Three years later, in 2014, Erickson filed for Chapter 7 bankruptcy in the United States Bankruptcy Court for the Middle District of North Carolina. The case was later converted to Chapter 13. A year after filing, in June 2015, a final Chapter 13 plan was confirmed by the bankruptcy court. That plan included releasing—essentially surrendering—the property to CitiMortgage for liquidation.
CitiMortgage then launched a new foreclosure action on June 14, 2019. Erickson pushed back with a defense that the case was time-barred under the statute of limitations. He also tried to assert counterclaims. But in 2022, the trial court sided with CitiMortgage, finding that Erickson had already surrendered the property and was now judicially estopped—legally blocked—from taking a contrary position in state court. The Appellate Division agreed, noting that a confirmed bankruptcy plan binds both the borrower and the lender, and surrendering the property ends a borrower’s right to contest foreclosure.
Erickson later tried to reopen the issue by citing the Foreclosure Abuse Prevention Act (FAPA), which became law in New York at the end of 2022. He argued that the new law gave him a fresh chance to challenge the foreclosure.
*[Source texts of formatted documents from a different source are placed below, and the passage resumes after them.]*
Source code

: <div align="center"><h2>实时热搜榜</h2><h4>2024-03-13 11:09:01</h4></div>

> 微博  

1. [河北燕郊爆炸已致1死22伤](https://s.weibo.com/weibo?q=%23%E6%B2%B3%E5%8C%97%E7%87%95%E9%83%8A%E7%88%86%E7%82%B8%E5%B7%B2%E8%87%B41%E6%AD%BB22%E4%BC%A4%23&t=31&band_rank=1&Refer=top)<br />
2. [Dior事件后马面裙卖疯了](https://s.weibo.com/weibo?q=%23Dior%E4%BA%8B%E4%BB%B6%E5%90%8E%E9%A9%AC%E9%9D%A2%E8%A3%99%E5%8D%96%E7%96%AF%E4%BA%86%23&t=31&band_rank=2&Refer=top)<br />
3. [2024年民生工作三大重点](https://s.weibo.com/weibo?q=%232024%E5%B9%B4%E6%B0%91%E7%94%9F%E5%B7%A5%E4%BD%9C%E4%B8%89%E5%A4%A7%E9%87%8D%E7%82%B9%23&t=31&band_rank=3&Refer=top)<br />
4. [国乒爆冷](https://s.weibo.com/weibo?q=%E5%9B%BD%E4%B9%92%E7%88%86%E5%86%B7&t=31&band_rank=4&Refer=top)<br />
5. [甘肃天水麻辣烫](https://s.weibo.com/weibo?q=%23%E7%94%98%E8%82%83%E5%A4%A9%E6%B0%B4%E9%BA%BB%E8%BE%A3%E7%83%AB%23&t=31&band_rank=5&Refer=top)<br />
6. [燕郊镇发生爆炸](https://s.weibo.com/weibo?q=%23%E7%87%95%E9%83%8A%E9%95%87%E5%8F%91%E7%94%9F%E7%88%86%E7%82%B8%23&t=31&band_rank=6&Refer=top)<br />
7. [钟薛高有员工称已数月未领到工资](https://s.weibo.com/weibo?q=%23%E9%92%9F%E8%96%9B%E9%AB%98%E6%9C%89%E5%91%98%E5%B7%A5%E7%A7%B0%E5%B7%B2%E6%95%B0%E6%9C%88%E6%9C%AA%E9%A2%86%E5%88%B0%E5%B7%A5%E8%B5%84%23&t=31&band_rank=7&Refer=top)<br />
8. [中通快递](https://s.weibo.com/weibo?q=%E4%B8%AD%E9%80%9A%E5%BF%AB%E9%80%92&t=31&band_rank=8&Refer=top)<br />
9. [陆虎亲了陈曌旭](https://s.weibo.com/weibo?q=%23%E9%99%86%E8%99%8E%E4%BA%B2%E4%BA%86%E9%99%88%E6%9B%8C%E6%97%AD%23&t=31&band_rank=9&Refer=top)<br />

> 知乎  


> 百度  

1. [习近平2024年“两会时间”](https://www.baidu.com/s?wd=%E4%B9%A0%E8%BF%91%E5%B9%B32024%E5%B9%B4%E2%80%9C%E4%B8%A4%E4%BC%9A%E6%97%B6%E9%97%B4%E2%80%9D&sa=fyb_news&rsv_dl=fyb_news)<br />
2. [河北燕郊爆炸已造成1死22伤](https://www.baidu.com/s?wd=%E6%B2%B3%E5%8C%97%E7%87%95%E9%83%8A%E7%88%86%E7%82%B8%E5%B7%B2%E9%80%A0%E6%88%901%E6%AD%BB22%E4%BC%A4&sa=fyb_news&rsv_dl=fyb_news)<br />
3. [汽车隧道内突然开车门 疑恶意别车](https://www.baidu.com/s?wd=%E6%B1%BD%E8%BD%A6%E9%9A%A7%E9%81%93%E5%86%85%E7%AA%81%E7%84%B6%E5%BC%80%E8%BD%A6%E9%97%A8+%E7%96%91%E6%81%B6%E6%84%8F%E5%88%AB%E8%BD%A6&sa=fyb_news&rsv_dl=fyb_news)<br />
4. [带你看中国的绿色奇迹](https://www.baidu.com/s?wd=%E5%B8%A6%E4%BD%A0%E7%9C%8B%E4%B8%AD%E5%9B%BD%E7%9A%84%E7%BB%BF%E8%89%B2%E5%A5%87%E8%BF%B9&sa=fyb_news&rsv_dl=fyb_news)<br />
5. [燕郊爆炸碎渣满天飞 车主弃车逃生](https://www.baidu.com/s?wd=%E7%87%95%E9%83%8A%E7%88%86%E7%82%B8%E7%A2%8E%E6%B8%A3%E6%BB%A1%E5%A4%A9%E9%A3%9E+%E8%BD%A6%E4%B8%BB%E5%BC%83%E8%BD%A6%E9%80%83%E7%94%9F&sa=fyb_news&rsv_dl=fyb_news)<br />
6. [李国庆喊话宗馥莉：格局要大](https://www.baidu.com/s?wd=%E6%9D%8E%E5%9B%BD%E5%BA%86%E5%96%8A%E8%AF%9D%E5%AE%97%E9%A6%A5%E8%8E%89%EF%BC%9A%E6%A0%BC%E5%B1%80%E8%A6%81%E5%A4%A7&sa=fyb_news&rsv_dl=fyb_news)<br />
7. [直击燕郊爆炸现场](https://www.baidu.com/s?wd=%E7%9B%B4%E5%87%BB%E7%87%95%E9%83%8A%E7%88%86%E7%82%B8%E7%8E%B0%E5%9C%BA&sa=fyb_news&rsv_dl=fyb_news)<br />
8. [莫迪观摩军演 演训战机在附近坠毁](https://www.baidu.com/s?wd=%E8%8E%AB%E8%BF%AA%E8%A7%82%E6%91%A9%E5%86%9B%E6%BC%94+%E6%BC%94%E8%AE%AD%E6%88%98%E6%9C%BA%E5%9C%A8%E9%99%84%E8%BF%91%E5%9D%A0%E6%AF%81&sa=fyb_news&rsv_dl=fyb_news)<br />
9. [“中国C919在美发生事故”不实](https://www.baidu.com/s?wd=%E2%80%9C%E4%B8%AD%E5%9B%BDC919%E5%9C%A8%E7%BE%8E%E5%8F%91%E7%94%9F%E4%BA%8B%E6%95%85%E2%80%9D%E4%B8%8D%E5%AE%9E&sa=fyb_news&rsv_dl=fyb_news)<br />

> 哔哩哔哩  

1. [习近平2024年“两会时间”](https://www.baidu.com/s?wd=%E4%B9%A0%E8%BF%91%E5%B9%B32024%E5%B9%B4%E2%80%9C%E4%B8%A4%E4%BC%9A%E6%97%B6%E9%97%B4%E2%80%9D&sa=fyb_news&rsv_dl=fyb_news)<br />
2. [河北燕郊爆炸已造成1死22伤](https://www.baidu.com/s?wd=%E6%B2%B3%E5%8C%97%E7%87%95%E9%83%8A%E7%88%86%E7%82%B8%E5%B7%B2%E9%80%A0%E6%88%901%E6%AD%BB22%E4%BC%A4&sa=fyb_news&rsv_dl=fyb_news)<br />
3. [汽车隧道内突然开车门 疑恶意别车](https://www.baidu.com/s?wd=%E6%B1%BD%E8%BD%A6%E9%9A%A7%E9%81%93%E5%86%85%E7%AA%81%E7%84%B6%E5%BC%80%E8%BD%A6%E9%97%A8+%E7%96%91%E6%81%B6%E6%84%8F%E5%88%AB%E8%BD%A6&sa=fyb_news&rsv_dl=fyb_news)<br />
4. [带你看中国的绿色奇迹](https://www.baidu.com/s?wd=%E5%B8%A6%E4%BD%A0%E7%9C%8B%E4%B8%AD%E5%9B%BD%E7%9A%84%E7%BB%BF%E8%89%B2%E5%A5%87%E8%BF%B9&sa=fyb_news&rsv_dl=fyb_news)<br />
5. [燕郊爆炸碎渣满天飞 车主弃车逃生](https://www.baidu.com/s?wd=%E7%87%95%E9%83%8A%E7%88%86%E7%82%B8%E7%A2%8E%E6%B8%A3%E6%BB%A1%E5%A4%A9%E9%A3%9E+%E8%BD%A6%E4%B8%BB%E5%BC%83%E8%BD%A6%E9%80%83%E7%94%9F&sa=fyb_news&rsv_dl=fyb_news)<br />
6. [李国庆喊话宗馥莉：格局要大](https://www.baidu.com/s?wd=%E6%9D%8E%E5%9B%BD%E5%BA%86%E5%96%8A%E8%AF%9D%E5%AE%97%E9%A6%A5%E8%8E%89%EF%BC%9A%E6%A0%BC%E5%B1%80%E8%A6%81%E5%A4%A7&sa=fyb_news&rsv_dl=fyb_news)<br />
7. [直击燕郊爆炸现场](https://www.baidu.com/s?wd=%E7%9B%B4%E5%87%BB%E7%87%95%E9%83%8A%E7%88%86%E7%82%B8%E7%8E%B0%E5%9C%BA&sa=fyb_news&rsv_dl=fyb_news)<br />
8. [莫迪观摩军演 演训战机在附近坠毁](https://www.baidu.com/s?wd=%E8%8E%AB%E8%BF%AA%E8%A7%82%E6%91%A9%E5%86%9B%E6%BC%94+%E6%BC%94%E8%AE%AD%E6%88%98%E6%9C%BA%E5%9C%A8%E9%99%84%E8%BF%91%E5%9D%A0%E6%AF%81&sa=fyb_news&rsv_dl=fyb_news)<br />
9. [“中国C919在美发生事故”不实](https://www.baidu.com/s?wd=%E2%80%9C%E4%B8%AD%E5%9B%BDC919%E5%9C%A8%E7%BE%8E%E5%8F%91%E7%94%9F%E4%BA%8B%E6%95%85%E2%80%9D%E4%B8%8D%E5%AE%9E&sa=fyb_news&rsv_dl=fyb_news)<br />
But the court rejected that too, ruling that FAPA didn’t override the doctrine of judicial estoppel.
Where CitiMortgage ran into trouble was not on legal grounds, but on paperwork. The lender moved to confirm a referee’s report to calculate how much was owed, but the court found that the numbers were based on business records that weren’t included in the record. Without those documents, the court said it couldn’t accept the payoff amount as valid.
As a result, the Appellate Division denied CitiMortgage’s motion to confirm the report and refused to grant a judgment of foreclosure and sale. The case was sent back to the trial court for a new report with proper documentation.